Dataset entries:

+===+

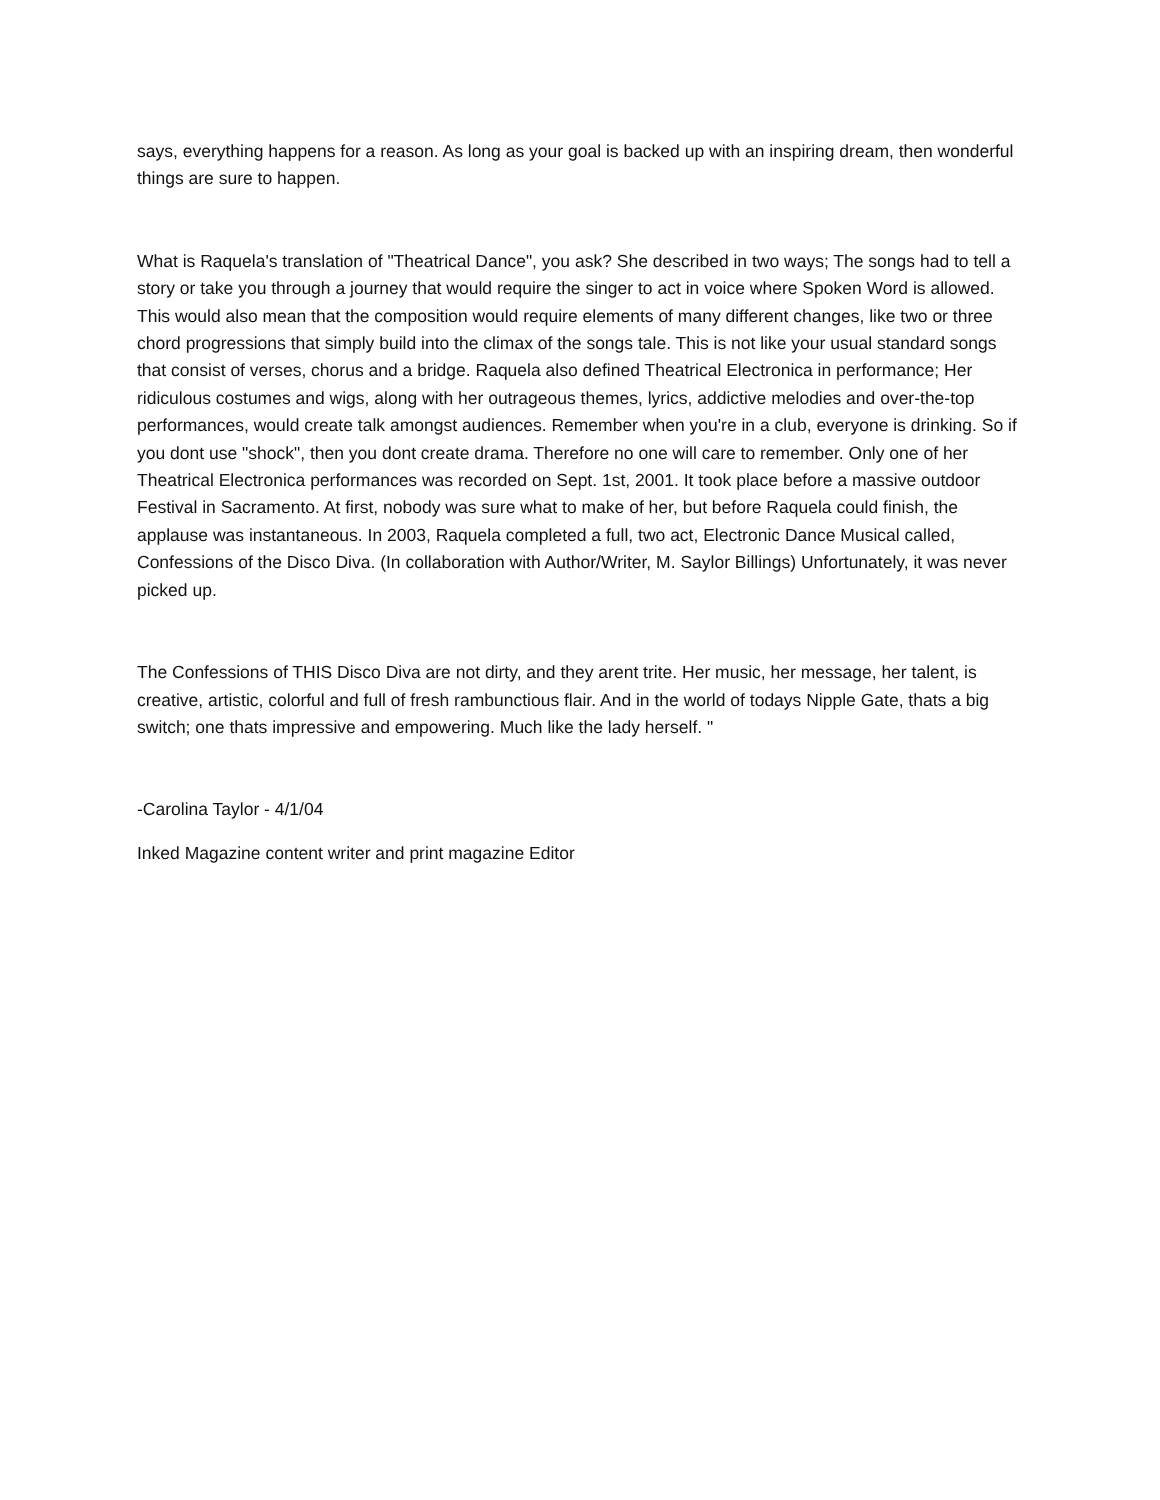says, everything happens for a reason. As long as your goal is backed up with an inspiring dream, then wonderful things are sure to happen.
What is Raquela's translation of "Theatrical Dance", you ask? She described in two ways; The songs had to tell a story or take you through a journey that would require the singer to act in voice where Spoken Word is allowed. This would also mean that the composition would require elements of many different changes, like two or three chord progressions that simply build into the climax of the songs tale. This is not like your usual standard songs that consist of verses, chorus and a bridge. Raquela also defined Theatrical Electronica in performance; Her ridiculous costumes and wigs, along with her outrageous themes, lyrics, addictive melodies and over-the-top performances, would create talk amongst audiences. Remember when you're in a club, everyone is drinking. So if you dont use "shock", then you dont create drama. Therefore no one will care to remember. Only one of her Theatrical Electronica performances was recorded on Sept. 1st, 2001. It took place before a massive outdoor Festival in Sacramento. At first, nobody was sure what to make of her, but before Raquela could finish, the applause was instantaneous. In 2003, Raquela completed a full, two act, Electronic Dance Musical called, Confessions of the Disco Diva. (In collaboration with Author/Writer, M. Saylor Billings) Unfortunately, it was never picked up.
The Confessions of THIS Disco Diva are not dirty, and they arent trite. Her music, her message, her talent, is creative, artistic, colorful and full of fresh rambunctious flair. And in the world of todays Nipple Gate, thats a big switch; one thats impressive and empowering. Much like the lady herself. "
-Carolina Taylor - 4/1/04
Inked Magazine content writer and print magazine Editor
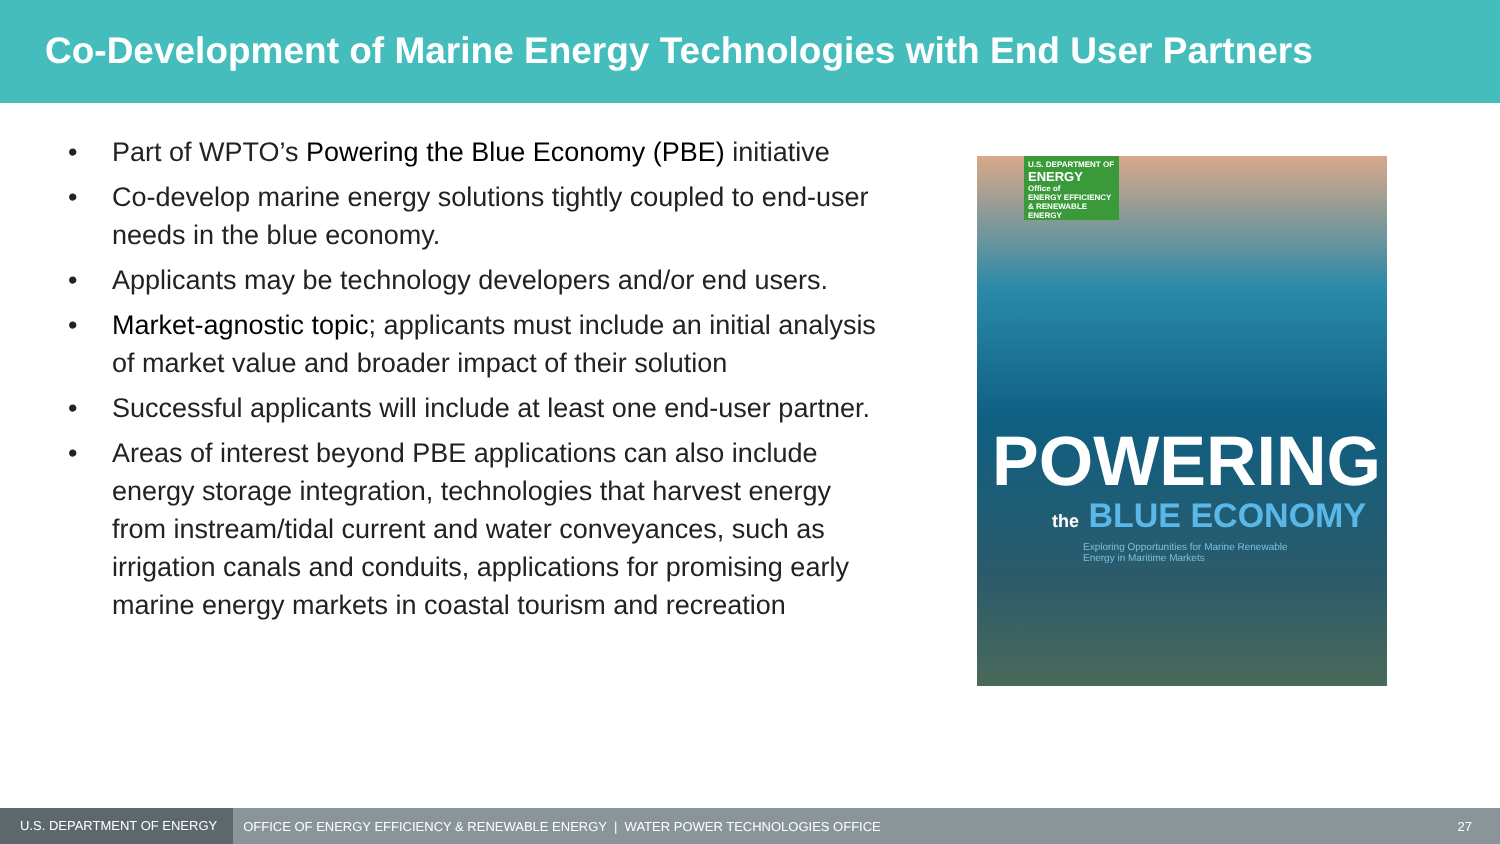Co-Development of Marine Energy Technologies with End User Partners
• Part of WPTO’s Powering the Blue Economy (PBE) initiative
• Co-develop marine energy solutions tightly coupled to end-user needs in the blue economy.
• Applicants may be technology developers and/or end users.
• Market-agnostic topic; applicants must include an initial analysis of market value and broader impact of their solution
• Successful applicants will include at least one end-user partner.
• Areas of interest beyond PBE applications can also include energy storage integration, technologies that harvest energy from instream/tidal current and water conveyances, such as irrigation canals and conduits, applications for promising early marine energy markets in coastal tourism and recreation
U.S. DEPARTMENT OF
ENERGY
Office of
ENERGY EFFICIENCY & RENEWABLE ENERGY
POWERING
the BLUE ECONOMY
Exploring Opportunities for Marine Renewable Energy in Maritime Markets
U.S. DEPARTMENT OF ENERGY OFFICE OF ENERGY EFFICIENCY & RENEWABLE ENERGY | WATER POWER TECHNOLOGIES OFFICE 27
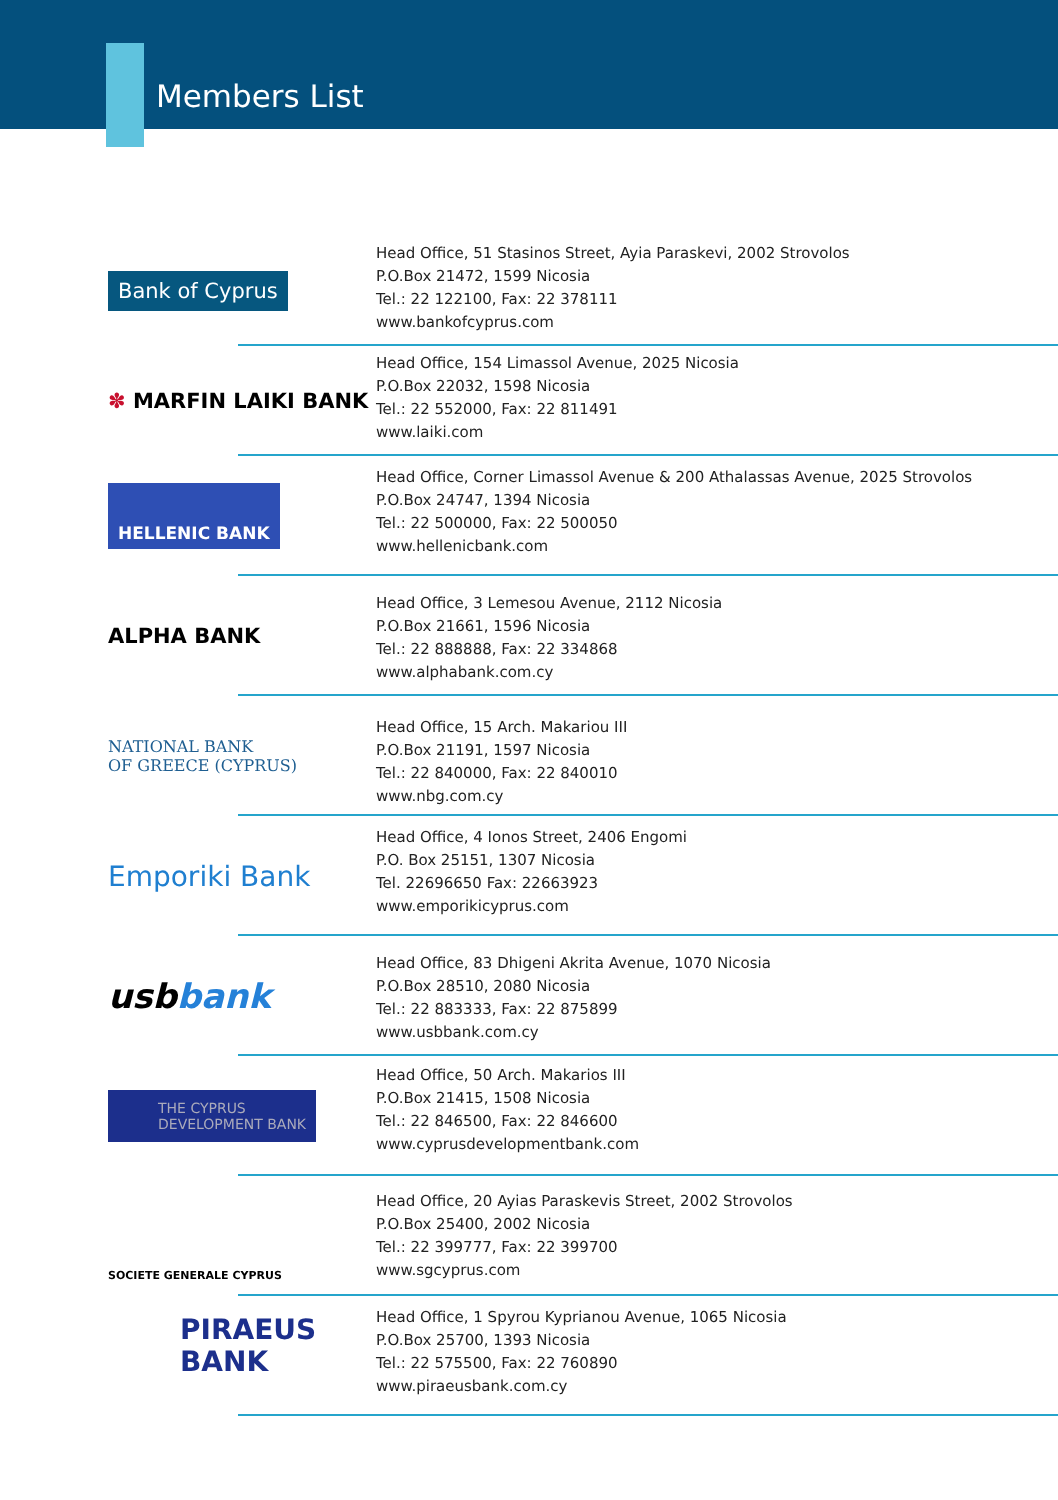Members List
Bank of Cyprus
Head Office, 51 Stasinos Street, Ayia Paraskevi, 2002 Strovolos
P.O.Box 21472, 1599 Nicosia
Tel.: 22 122100, Fax: 22 378111
www.bankofcyprus.com
✽ MARFIN LAIKI BANK
Head Office, 154 Limassol Avenue, 2025 Nicosia
P.O.Box 22032, 1598 Nicosia
Tel.: 22 552000, Fax: 22 811491
www.laiki.com
HELLENIC BANK
Head Office, Corner Limassol Avenue & 200 Athalassas Avenue, 2025 Strovolos
P.O.Box 24747, 1394 Nicosia
Tel.: 22 500000, Fax: 22 500050
www.hellenicbank.com
ALPHA BANK
Head Office, 3 Lemesou Avenue, 2112 Nicosia
P.O.Box 21661, 1596 Nicosia
Tel.: 22 888888, Fax: 22 334868
www.alphabank.com.cy
NATIONAL BANK
OF GREECE (CYPRUS)
Head Office, 15 Arch. Makariou III
P.O.Box 21191, 1597 Nicosia
Tel.: 22 840000, Fax: 22 840010
www.nbg.com.cy
Emporiki Bank
Head Office, 4 Ionos Street, 2406 Engomi
P.O. Box 25151, 1307 Nicosia
Tel. 22696650 Fax: 22663923
www.emporikicyprus.com
usb bank
Head Office, 83 Dhigeni Akrita Avenue, 1070 Nicosia
P.O.Box 28510, 2080 Nicosia
Tel.: 22 883333, Fax: 22 875899
www.usbbank.com.cy
THE CYPRUS
DEVELOPMENT BANK
Head Office, 50 Arch. Makarios III
P.O.Box 21415, 1508 Nicosia
Tel.: 22 846500, Fax: 22 846600
www.cyprusdevelopmentbank.com
SOCIETE GENERALE CYPRUS
Head Office, 20 Ayias Paraskevis Street, 2002 Strovolos
P.O.Box 25400, 2002 Nicosia
Tel.: 22 399777, Fax: 22 399700
www.sgcyprus.com
PIRAEUS
BANK
Head Office, 1 Spyrou Kyprianou Avenue, 1065 Nicosia
P.O.Box 25700, 1393 Nicosia
Tel.: 22 575500, Fax: 22 760890
www.piraeusbank.com.cy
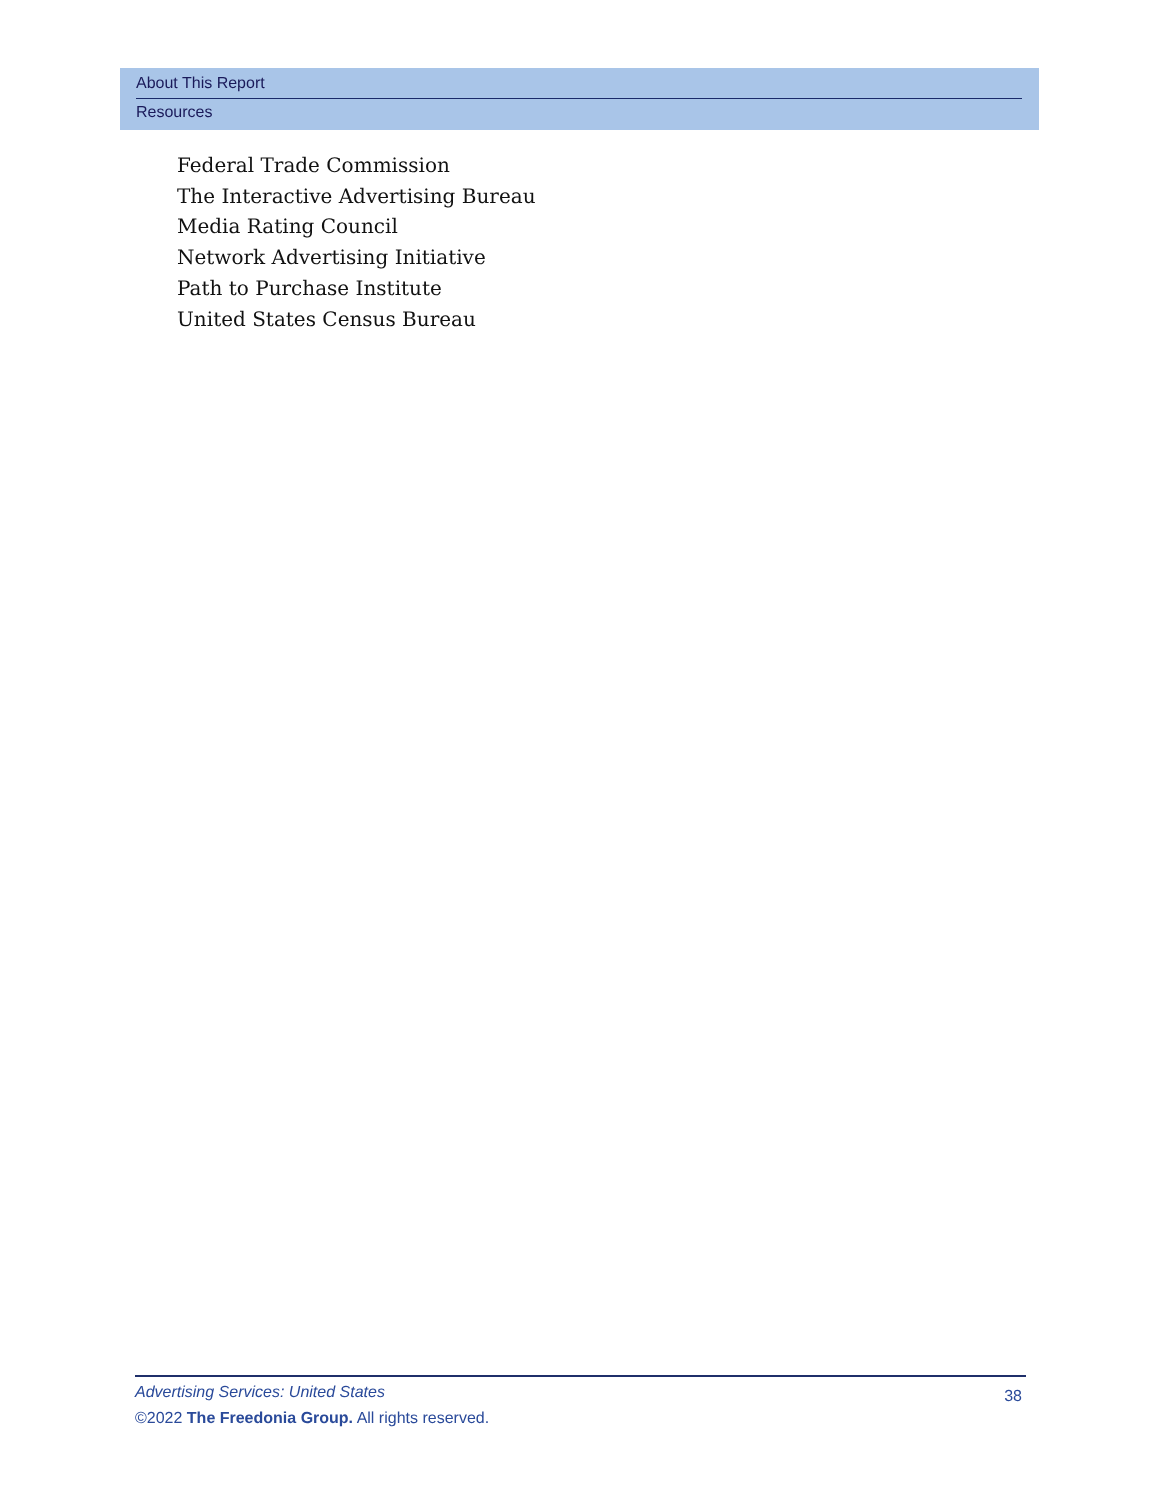About This Report
Resources
Federal Trade Commission
The Interactive Advertising Bureau
Media Rating Council
Network Advertising Initiative
Path to Purchase Institute
United States Census Bureau
Advertising Services: United States
38
©2022 The Freedonia Group. All rights reserved.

+===+

## Prompt
Write every record out again exactly; no pictures belong in the copy.

## Your response
says, everything happens for a reason. As long as your goal is backed up with an inspiring dream, then wonderful things are sure to happen.
What is Raquela's translation of "Theatrical Dance", you ask? She described in two ways; The songs had to tell a story or take you through a journey that would require the singer to act in voice where Spoken Word is allowed. This would also mean that the composition would require elements of many different changes, like two or three chord progressions that simply build into the climax of the songs tale. This is not like your usual standard songs that consist of verses, chorus and a bridge. Raquela also defined Theatrical Electronica in performance; Her ridiculous costumes and wigs, along with her outrageous themes, lyrics, addictive melodies and over-the-top performances, would create talk amongst audiences. Remember when you're in a club, everyone is drinking. So if you dont use "shock", then you dont create drama. Therefore no one will care to remember. Only one of her Theatrical Electronica performances was recorded on Sept. 1st, 2001. It took place before a massive outdoor Festival in Sacramento. At first, nobody was sure what to make of her, but before Raquela could finish, the applause was instantaneous. In 2003, Raquela completed a full, two act, Electronic Dance Musical called, Confessions of the Disco Diva. (In collaboration with Author/Writer, M. Saylor Billings) Unfortunately, it was never picked up.
The Confessions of THIS Disco Diva are not dirty, and they arent trite. Her music, her message, her talent, is creative, artistic, colorful and full of fresh rambunctious flair. And in the world of todays Nipple Gate, thats a big switch; one thats impressive and empowering. Much like the lady herself. "
-Carolina Taylor - 4/1/04
Inked Magazine content writer and print magazine Editor
Co-Development of Marine Energy Technologies with End User Partners
• Part of WPTO’s Powering the Blue Economy (PBE) initiative
• Co-develop marine energy solutions tightly coupled to end-user needs in the blue economy.
• Applicants may be technology developers and/or end users.
• Market-agnostic topic; applicants must include an initial analysis of market value and broader impact of their solution
• Successful applicants will include at least one end-user partner.
• Areas of interest beyond PBE applications can also include energy storage integration, technologies that harvest energy from instream/tidal current and water conveyances, such as irrigation canals and conduits, applications for promising early marine energy markets in coastal tourism and recreation
U.S. DEPARTMENT OF
ENERGY
Office of
ENERGY EFFICIENCY & RENEWABLE ENERGY
POWERING
the BLUE ECONOMY
Exploring Opportunities for Marine Renewable Energy in Maritime Markets
U.S. DEPARTMENT OF ENERGY OFFICE OF ENERGY EFFICIENCY & RENEWABLE ENERGY | WATER POWER TECHNOLOGIES OFFICE 27
Members List
Bank of Cyprus
Head Office, 51 Stasinos Street, Ayia Paraskevi, 2002 Strovolos
P.O.Box 21472, 1599 Nicosia
Tel.: 22 122100, Fax: 22 378111
www.bankofcyprus.com
✽ MARFIN LAIKI BANK
Head Office, 154 Limassol Avenue, 2025 Nicosia
P.O.Box 22032, 1598 Nicosia
Tel.: 22 552000, Fax: 22 811491
www.laiki.com
HELLENIC BANK
Head Office, Corner Limassol Avenue & 200 Athalassas Avenue, 2025 Strovolos
P.O.Box 24747, 1394 Nicosia
Tel.: 22 500000, Fax: 22 500050
www.hellenicbank.com
ALPHA BANK
Head Office, 3 Lemesou Avenue, 2112 Nicosia
P.O.Box 21661, 1596 Nicosia
Tel.: 22 888888, Fax: 22 334868
www.alphabank.com.cy
NATIONAL BANK
OF GREECE (CYPRUS)
Head Office, 15 Arch. Makariou III
P.O.Box 21191, 1597 Nicosia
Tel.: 22 840000, Fax: 22 840010
www.nbg.com.cy
Emporiki Bank
Head Office, 4 Ionos Street, 2406 Engomi
P.O. Box 25151, 1307 Nicosia
Tel. 22696650 Fax: 22663923
www.emporikicyprus.com
usb bank
Head Office, 83 Dhigeni Akrita Avenue, 1070 Nicosia
P.O.Box 28510, 2080 Nicosia
Tel.: 22 883333, Fax: 22 875899
www.usbbank.com.cy
THE CYPRUS
DEVELOPMENT BANK
Head Office, 50 Arch. Makarios III
P.O.Box 21415, 1508 Nicosia
Tel.: 22 846500, Fax: 22 846600
www.cyprusdevelopmentbank.com
SOCIETE GENERALE CYPRUS
Head Office, 20 Ayias Paraskevis Street, 2002 Strovolos
P.O.Box 25400, 2002 Nicosia
Tel.: 22 399777, Fax: 22 399700
www.sgcyprus.com
PIRAEUS
BANK
Head Office, 1 Spyrou Kyprianou Avenue, 1065 Nicosia
P.O.Box 25700, 1393 Nicosia
Tel.: 22 575500, Fax: 22 760890
www.piraeusbank.com.cy
About This Report
Resources
Federal Trade Commission
The Interactive Advertising Bureau
Media Rating Council
Network Advertising Initiative
Path to Purchase Institute
United States Census Bureau
Advertising Services: United States
38
©2022 The Freedonia Group. All rights reserved.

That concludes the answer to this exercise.